Cientistas desenvolvendo um 'guia' para encontrar vida além da Terra

Cientistas, incluindo os da NASA, criaram agora um 'guia' que ajudará os astrônomos a procurar exoplanetas e explorá-los em busca de sinais de vida.

Os cientistas revisaram as pesquisas existentes sobre exoplanetas que podem servir como um 'guia' para a busca de vida alienígena no universo.

Os cientistas revisaram as pesquisas existentes sobre exoplanetas que podem servir como um 'guia' para a busca de vida alienígena no universo. Alguns dos maiores especialistas na área, incluindo os da Universidade da Califórnia, em Riverside, nos Estados Unidos, escreveram uma grande série de artigos de revisão sobre o passado, o presente e o futuro da busca por vida em outros planetas.

Publicados na revista Astrobiology, os artigos representam dois anos de trabalho do Nexus for Exoplanet Systems Science (NExSS), uma rede de pesquisa coordenada pela NASA dedicada ao estudo da habitabilidade planetária, e pelo Instituto de Astrobiologia da NASA. Os cientistas identificaram mais de 3.500 planetas em torno de outras estrelas (chamados exoplanetas) e muitos mais serão descobertos nas próximas décadas.
Alguns deles são planetas rochosos do tamanho da Terra que estão nas zonas habitáveis ​​de suas estrelas, o que significa que não é nem muito quente nem muito frio para a existência de água líquida - e possivelmente de vida.

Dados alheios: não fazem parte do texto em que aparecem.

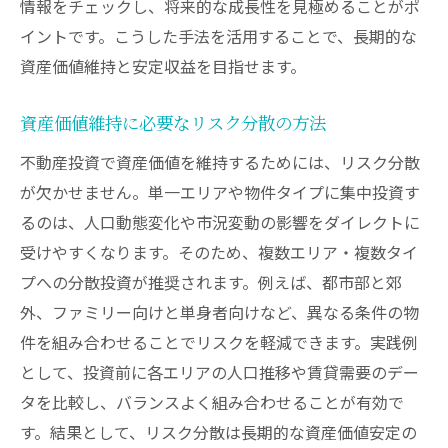
情報をチェックし、将来的な成長性を見極めることがポ
イントです。こうした手法を活用することで、長期的な
資産価値維持と安定収益を目指せます。
資産価値維持に必要なリスク分散の方法
不動産投資で資産価値を維持するためには、リスク分散
が欠かせません。単一エリアや物件タイプに集中投資す
るのは、人口動態変化や市況変動の影響をダイレクトに
受けやすくなります。そのため、複数エリア・複数タイ
プへの分散投資が推奨されます。例えば、都市部と郊
外、ファミリー向けと単身者向けなど、異なる条件の物
件を組み合わせることでリスクを軽減できます。実践例
として、投資前に各エリアの人口推移や賃貸需要のデー
タを比較し、バランスよく組み合わせることが有効で
す。結果として、リスク分散は長期的な資産価値安定の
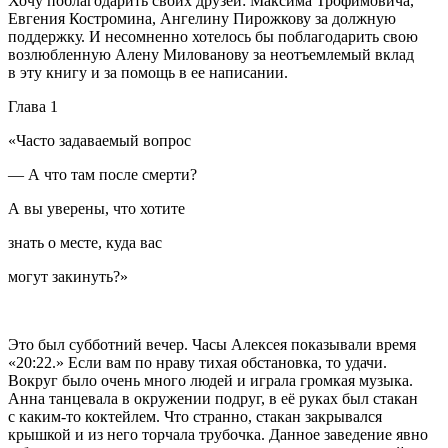
Хочу поблагодарить своих друзей: Максима Трофимовича,
Евгения Костромина, Ангелину Пирожкову за должную
поддержку. И несомненно хотелось бы поблагодарить свою
возлюбленную Алену Милованову за неотъемлемый вклад
в эту книгу и за помощь в ее написании.
Глава 1
«Часто задаваемый вопрос
— А что там после смерти?
А вы уверены, что хотите
знать о месте, куда вас
могут закинуть?»
Это был субботний вечер. Часы Алексея показывали время
«20:22.» Если вам по нраву тихая обстановка, то удачи.
Вокруг было очень много людей и играла громкая музыка.
Анна танцевала в окружении подруг, в её руках был стакан
с каким-то коктейлем. Что странно, стакан закрывался
крышкой и из него торчала трубочка. Данное заведение явно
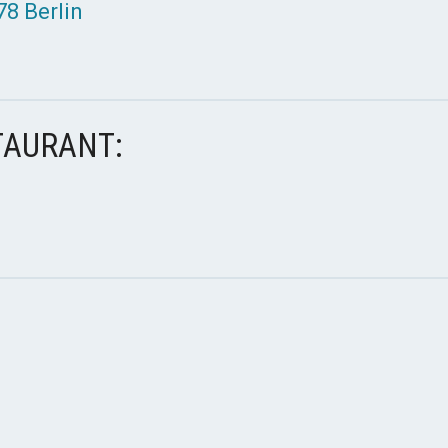
8 Berlin
TAURANT:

Os cinco artigos servirão de referência para cientistas em busca de sinais de vida, chamados de bioassinaturas, nos dados que coletam de futuras observações de telescópio. Em menos de 30 anos, passamos de não saber se existiam planetas fora de nosso sistema solar para sermos capazes de localizar planetas potencialmente habitáveis ​​e coletar dados que nos permitirão procurar assinaturas de vida, disse Edward Schwieterman, um pesquisador de pós-doutorado na UC Riverside. Esses avanços oferecem oportunidades sem precedentes para responder à velha questão, 'estamos sozinhos?', Mas ao mesmo tempo exigem que avancemos com muito cuidado, desenvolvendo modelos robustos que nos permitem buscar e identificar a vida com um alto grau de certeza, disse Schwieterman.

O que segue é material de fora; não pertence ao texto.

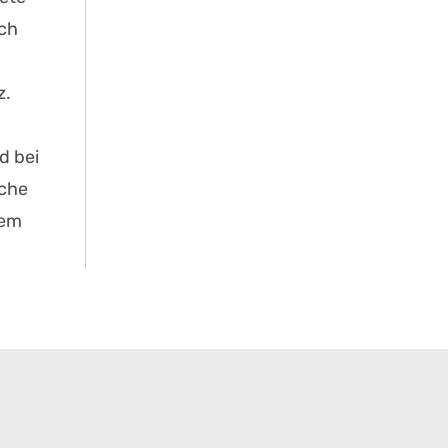
uch
z.
d bei
sche
nem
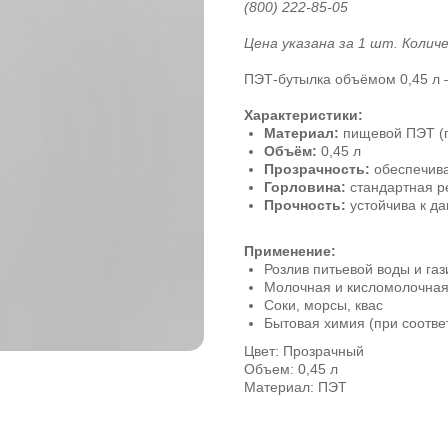
(800) 222-85-05
Цена указана за 1 шт. Колич
ПЭТ-бутылка объёмом 0,45 л 
Характеристики:
Материал:
пищевой ПЭТ (
Объём:
0,45 л
Прозрачность:
обеспечива
Горловина:
стандартная р
Прочность:
устойчива к д
Применение:
Розлив питьевой воды и га
Молочная и кисломолочная
Соки, морсы, квас
Бытовая химия (при соотв
Цвет: Прозрачный
Объем: 0,45 л
Материал: ПЭТ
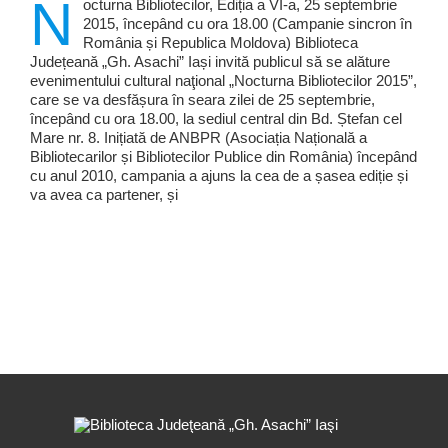
N
octurna Bibliotecilor, Ediția a VI-a, 25 septembrie
2015, începând cu ora 18.00 (Campanie sincron în
România și Republica Moldova) Biblioteca
Județeană „Gh. Asachi” Iași invită publicul să se alăture
evenimentului cultural naţional „Nocturna Bibliotecilor 2015”,
care se va desfășura în seara zilei de 25 septembrie,
începând cu ora 18.00, la sediul central din Bd. Ștefan cel
Mare nr. 8. Inițiată de ANBPR (Asociația Națională a
Bibliotecarilor și Bibliotecilor Publice din România) începând
cu anul 2010, campania a ajuns la cea de a șasea ediție și
va avea ca partener, și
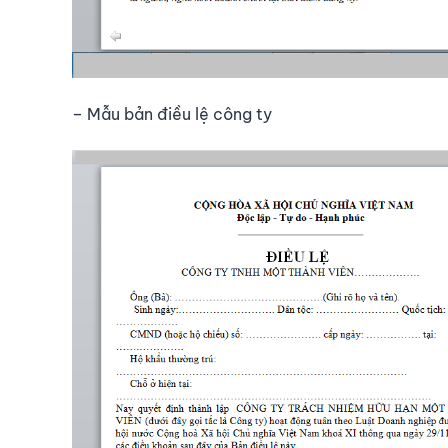
– Mẫu bản điều lệ công ty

Os pesquisadores revisaram três tipos de bioassinaturas que os astrobiólogos propuseram anteriormente como marcadores de vida em outros planetas, todos os quais devem ser detectados remotamente, uma vez que os exoplanetas orbitam estrelas distantes que não podemos alcançar pessoalmente. Isso inclui subprodutos gasosos da vida que podem ser detectados na atmosfera, como o oxigênio produzido pela fotossíntese, como na Terra. Outro marcador usa bioassinaturas de superfície, como mudanças induzidas pela vida na absorção e reflexão da luz na superfície de um planeta, como a borda vermelha causada quando as plantas absorvem luz vermelha durante a fotossíntese, mas refletem luz infravermelha que não é usada.

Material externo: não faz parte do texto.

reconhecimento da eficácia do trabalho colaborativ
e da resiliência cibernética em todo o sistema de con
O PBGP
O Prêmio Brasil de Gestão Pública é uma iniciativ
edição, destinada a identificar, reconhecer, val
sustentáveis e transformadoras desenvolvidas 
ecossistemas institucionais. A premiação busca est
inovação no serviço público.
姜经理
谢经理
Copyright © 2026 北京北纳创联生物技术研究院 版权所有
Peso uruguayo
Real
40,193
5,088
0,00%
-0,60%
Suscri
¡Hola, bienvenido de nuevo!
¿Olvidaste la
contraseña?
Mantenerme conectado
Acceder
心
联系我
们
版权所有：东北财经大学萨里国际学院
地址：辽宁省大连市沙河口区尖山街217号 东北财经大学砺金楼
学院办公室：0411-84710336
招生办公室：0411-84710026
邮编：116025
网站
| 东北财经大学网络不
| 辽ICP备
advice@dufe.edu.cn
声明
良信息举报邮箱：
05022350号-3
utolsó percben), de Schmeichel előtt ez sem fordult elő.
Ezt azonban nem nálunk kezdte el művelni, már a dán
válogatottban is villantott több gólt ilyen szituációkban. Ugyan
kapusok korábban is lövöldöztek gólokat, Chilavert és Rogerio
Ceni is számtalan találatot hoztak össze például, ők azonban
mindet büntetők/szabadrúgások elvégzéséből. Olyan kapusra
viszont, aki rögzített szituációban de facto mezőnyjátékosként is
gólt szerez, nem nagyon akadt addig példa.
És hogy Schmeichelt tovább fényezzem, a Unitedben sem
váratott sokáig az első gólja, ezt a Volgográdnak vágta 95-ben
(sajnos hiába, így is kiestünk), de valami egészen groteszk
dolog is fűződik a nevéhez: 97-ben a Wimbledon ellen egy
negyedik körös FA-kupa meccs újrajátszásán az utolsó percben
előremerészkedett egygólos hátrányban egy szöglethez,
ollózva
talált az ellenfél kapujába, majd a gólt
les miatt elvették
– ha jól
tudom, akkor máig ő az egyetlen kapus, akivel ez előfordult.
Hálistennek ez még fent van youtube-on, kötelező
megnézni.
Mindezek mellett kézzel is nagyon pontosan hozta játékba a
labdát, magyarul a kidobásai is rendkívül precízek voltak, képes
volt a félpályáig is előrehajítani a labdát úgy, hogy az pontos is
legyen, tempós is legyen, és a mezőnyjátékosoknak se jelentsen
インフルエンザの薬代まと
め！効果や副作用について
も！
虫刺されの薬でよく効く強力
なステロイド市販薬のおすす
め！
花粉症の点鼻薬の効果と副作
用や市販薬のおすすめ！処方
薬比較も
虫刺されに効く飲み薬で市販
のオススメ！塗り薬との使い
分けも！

Flutuações dependentes do tempo em bioassinaturas gasosas ou de superfície, como mudanças moduladas biologicamente na atmosfera da Terra que ocorrem durante diferentes estações também podem ser uma indicação de vida.
Estamos usando a Terra para guiar nossa busca por vida em outros planetas porque é o único exemplo conhecido que temos, disse Timothy Lyons, professor do Centro de Astrobiologia Terras Alternativas da UC Riverside.
Em vez de ficarmos restritos a um estudo da vida atual, usamos análises geológicas e geoquímicas para examinar os bilhões de anos que a vida sobreviveu, evoluiu e prosperou na Terra em condições que são muito diferentes das atuais, daí o conceito de 'alternativa Terras ', disse Lyons.

A revisão descreve as complexidades da busca por vida em planetas que estão muito distantes para serem visitados, incluindo fenômenos chamados de falsos positivos e falsos negativos. A busca pela vida usando bioassinaturas não é tão simples quanto procurar por uma única molécula ou composto. O oxigênio atmosférico, por exemplo, pode ser um sinal de vida, mas existem muitas maneiras não biológicas pelas quais o gás oxigênio pode ser produzido em um exoplaneta, disse Schwieterman. Por outro lado, é possível que a vida possa existir na ausência de gás oxigênio, semelhante ao início da vida na Terra ou em partes dos oceanos hoje, disse ele.